Benjamin Wittes issues a persuasive call for greater coherence, clarity, and public candor from the American government regarding its detention policy and practices, and greater citizen awareness of the same. In Detention and Denial, he illustrates how U.S. detention policy is a tangle of obfuscation rather than a serious set of moral and legal decisions. Far from sharpening focus and defining clear parameters for action, it sends mixed signals, muddies the legal and military waters, and produces perverse incentives. Its random operation makes a mockery of the human rights concerns that prompted the limited amount of legal scrutiny that detention has received to date. The government may actually be painting itself into a corner, leaving itself unable to explain or justify actions it may need to take in the future. The situation is unsustainable and must be addressed.

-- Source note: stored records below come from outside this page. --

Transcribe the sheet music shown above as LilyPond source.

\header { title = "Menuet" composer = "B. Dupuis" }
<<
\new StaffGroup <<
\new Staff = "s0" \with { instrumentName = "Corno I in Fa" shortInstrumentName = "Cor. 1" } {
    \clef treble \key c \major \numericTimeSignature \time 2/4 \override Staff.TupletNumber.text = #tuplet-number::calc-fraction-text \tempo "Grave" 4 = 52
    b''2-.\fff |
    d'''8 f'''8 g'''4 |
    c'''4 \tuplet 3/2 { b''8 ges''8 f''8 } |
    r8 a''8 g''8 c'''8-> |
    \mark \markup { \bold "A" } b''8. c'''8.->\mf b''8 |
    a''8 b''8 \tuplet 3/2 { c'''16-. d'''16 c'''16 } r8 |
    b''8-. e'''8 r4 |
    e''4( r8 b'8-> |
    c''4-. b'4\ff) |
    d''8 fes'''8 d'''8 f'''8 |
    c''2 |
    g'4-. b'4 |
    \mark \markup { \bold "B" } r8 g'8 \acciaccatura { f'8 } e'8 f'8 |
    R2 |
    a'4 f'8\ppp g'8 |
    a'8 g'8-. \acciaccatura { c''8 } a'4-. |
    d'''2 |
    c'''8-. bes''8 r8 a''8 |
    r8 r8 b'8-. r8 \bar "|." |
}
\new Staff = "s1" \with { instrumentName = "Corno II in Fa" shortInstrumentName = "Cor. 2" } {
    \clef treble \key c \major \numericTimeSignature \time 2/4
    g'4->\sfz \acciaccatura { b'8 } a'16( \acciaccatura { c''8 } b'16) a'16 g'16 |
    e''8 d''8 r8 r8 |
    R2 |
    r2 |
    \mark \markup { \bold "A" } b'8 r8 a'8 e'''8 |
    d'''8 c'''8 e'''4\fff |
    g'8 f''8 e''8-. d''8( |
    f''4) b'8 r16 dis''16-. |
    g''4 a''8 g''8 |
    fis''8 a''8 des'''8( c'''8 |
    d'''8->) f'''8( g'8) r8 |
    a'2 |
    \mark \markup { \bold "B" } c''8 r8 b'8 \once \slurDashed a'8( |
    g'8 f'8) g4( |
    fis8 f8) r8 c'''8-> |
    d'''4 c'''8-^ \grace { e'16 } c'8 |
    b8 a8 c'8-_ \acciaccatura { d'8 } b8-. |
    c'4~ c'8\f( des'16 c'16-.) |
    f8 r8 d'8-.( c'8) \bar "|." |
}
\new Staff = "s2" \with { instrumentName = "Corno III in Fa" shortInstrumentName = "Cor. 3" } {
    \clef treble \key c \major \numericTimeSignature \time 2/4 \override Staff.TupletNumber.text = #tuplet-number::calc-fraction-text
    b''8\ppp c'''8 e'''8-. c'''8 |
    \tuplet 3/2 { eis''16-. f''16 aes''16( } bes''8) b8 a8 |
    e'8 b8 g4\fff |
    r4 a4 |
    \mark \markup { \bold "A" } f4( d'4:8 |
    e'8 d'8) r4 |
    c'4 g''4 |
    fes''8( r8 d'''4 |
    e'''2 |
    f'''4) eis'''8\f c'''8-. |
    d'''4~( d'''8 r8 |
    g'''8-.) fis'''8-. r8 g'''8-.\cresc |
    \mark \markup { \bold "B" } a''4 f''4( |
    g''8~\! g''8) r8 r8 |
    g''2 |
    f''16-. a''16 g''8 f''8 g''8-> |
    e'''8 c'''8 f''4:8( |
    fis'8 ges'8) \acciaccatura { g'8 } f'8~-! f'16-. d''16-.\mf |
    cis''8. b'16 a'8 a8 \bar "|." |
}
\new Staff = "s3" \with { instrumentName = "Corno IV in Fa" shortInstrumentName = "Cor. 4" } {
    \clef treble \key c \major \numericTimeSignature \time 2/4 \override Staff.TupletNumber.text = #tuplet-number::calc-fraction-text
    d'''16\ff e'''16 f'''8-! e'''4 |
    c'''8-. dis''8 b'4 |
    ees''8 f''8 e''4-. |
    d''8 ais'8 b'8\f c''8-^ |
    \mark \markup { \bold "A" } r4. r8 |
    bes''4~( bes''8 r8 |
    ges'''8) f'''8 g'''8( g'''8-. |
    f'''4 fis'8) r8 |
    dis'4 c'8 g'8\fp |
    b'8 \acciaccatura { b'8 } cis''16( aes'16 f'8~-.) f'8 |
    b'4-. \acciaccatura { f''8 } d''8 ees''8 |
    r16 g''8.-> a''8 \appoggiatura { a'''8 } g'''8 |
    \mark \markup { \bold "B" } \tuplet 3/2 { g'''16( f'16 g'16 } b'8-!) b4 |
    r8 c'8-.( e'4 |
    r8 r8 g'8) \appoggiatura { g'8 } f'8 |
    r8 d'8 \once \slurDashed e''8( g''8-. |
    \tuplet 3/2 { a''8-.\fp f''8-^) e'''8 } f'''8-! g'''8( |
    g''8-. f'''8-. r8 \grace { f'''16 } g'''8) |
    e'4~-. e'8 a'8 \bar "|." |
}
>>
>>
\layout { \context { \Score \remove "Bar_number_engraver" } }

Preventive detention is a touchy subject, an easy target for eager-to-please candidates and indignant media, so public officials remain largely mum on the issue. Many Americans would be surprised to learn that no broad principle in American jurisprudence actually prohibits preventive detention; rather, the law "eschews it except when legislatures and courts deem it necessary to prevent grave public harm." But the habeas corpus legal cases that have come out of the Guantánamo Bay detentionfacility—which remains open, despite popular expectations to the contrary—have addressed only a small slice of the overall issue and have not—and will not—produce a coherent body of policy.

U.S. government and security forces need clear and consistent application of their detention policies, and Americans must be better informed about them. To that end, Wittes critiques America's current muddled detention policies and sets forth a detention policy based on candor. It would set clear rules and distinguish several types of detention, based on characteristics of the detainees themselves rather than where they were captured. Congress would follow steps to "devise a coherent policy to regulate the U.S. system of detention, a system that the country cannot avoid developing."